La grenouille qui voulait se faire aussi grosse que le boeuf
***ATTENTION SPOILERS***
"
Car quiconque s’élève sera abaissé; et celui qui s'abaisse sera élevé." (Lc 14,11)
Celui qui s'attend à un polar classique risque d'être déçu. En réalité, l'intrigue policière - d'ailleurs fort bien construite - sert simplement de trame à une réflexion bien plus large sur la vanité et les illusions humaines, sur l'orgueil, sur l'ambition désordonnée.
Une pluie sans fin est une fable, dont YU Guowei est l'antihéros. Enthousiaste responsable sécurité d'une aciérie de Chine populaire, celui-ci se voit mêlé à une enquête policière impliquant des salariés de son usine.
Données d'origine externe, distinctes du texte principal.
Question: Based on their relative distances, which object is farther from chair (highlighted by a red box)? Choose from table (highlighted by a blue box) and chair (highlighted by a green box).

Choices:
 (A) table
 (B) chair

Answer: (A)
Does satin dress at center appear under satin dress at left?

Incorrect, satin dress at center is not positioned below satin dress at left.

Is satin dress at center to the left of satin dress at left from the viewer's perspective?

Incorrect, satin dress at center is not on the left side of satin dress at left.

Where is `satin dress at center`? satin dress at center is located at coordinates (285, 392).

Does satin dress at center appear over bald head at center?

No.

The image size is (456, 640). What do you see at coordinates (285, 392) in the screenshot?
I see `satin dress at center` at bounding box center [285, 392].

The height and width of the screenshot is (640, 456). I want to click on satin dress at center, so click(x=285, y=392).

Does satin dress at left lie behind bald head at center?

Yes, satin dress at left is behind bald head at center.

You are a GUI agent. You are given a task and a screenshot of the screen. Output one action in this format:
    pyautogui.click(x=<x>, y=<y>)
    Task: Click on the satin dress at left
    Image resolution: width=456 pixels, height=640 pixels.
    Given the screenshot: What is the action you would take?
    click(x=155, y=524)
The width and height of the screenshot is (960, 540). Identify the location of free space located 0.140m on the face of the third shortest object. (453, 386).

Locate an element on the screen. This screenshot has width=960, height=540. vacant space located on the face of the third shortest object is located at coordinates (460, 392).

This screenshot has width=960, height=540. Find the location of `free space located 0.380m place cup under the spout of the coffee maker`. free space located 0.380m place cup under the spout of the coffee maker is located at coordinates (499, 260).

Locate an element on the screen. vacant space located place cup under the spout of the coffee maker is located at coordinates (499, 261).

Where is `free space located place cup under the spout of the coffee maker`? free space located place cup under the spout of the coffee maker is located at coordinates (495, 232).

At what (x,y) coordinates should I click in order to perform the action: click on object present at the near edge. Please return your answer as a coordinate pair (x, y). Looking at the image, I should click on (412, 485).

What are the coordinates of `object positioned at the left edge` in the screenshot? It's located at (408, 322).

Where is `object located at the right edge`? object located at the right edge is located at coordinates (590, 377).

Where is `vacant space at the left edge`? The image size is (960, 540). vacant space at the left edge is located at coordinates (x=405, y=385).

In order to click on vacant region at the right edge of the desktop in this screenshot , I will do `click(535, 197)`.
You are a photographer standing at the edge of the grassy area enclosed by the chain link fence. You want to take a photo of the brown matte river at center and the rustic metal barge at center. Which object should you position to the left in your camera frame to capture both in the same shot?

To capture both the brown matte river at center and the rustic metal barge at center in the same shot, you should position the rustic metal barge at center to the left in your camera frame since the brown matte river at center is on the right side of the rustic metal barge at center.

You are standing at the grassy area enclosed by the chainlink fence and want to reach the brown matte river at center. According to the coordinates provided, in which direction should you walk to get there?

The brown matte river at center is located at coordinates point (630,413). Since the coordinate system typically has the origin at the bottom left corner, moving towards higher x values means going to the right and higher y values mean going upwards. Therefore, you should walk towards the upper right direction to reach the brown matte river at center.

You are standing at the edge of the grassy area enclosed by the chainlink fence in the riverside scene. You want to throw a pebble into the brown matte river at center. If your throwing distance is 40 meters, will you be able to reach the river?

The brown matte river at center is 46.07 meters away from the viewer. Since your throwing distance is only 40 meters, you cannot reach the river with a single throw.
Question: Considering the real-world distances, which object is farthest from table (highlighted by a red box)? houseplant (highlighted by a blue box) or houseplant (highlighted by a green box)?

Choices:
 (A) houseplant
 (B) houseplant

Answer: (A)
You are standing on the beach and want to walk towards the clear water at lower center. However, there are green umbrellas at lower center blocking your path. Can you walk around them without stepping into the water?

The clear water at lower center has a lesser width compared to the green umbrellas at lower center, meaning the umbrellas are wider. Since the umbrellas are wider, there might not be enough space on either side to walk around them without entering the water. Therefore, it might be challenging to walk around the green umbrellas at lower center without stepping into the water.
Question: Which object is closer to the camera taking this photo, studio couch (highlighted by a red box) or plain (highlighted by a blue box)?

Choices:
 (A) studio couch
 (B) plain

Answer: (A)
Bien qu'il dise le contraire à ses collègues après avoir été nommé "employé de l'année", cette affaire va le bercer d'illusions : YU va s'imaginer capable de la résoudre seul et se lance alors à la recherche du tueur en série, au nez et à la barbe du vieux flic qu'il prend pour un ringard.
Mais YU s'aveugle sur son propre compte. Il ne voit pas qu'il n'est qu'un petit responsable sécurité insignifiant d'une usine communiste non rentable et sans avenir, sur le point d'être démantelée par le gouvernement. Il fait fi des remontrances d'un flic qui lui rappelle qu'il y a une hiérarchie, et qu'il doit la respecter. Il n'en fait qu'à sa tête... il se monte le bourrichon...et ne va commettre que des catastrophes : entraîner son "disciple" dans la mort, pousser une prostituée/coiffeuse au suicide, tuer un innocent, passer 10 ans en prison.
Les personnages qui gravitent autour de lui ne valent pas beaucoup mieux. Yanzi, la prostituée suicidaire qui se fait passer dessus par les ouvriers de l'usine, se rêve coiffeuse dans la ville lumière de Hong-Kong qui s'apprête à redevenir chinoise (on est en 1997), au bras du flic autodidacte YU qui l'aura sauvée de sa triste condition.
Mais Yanzi n'est qu'une fille de joie parmi tant d'autres. Si toutes les filles de joie du continent pouvaient refaire leur vie incognito à Hong-Kong, cette pauvre ville croulerait sous la demande ! Alors évidemment, quand elle comprend que YU ne l'aime pas et se sert d'elle pour réaliser ses "rêves", elle retombe sur terre très violemment et, au comble du désespoir, en tire les conclusions qui s'imposent...
Même le vieux flic s'illusionne : il déteste la ville qu'il sert et se rêve retraité paisible dans son village natal. On le retrouvera agonisant à l'hospice.
La seule qui soit réaliste dans cette histoire, c'est la danseuse nocturne : lorsque YU vient lui présenter les résultats de son "enquête" en lui montrant la photo de "l'assassin", elle l'accueille avec un grand éclat de rire !
Entre deux événements climatiques exceptionnels (une pluie sans fin en 1997, une tempête de neige en 2008), tels deux parenthèses, cette sombre affaire de meurtres se résume à une bonne leçon de vie : reste à ta place et fais ce que tu as à faire, arrête de te croire plus malin que les autres.
En cela, ce film diffuse un message à l'exact opposé de celui de l'industrie cinématographique hollywoodienne, qui vend du rêve, des illusions et des idées subversives au monde entier. La sordide affaire Weinstein n'a fait que nous rappeler à la triste réalité : ce milieu pourri n'est composé que d'acteurs et d'actrices semi-prostitués prêts à coucher avec le plus repoussant producteur véreux pour "réussir".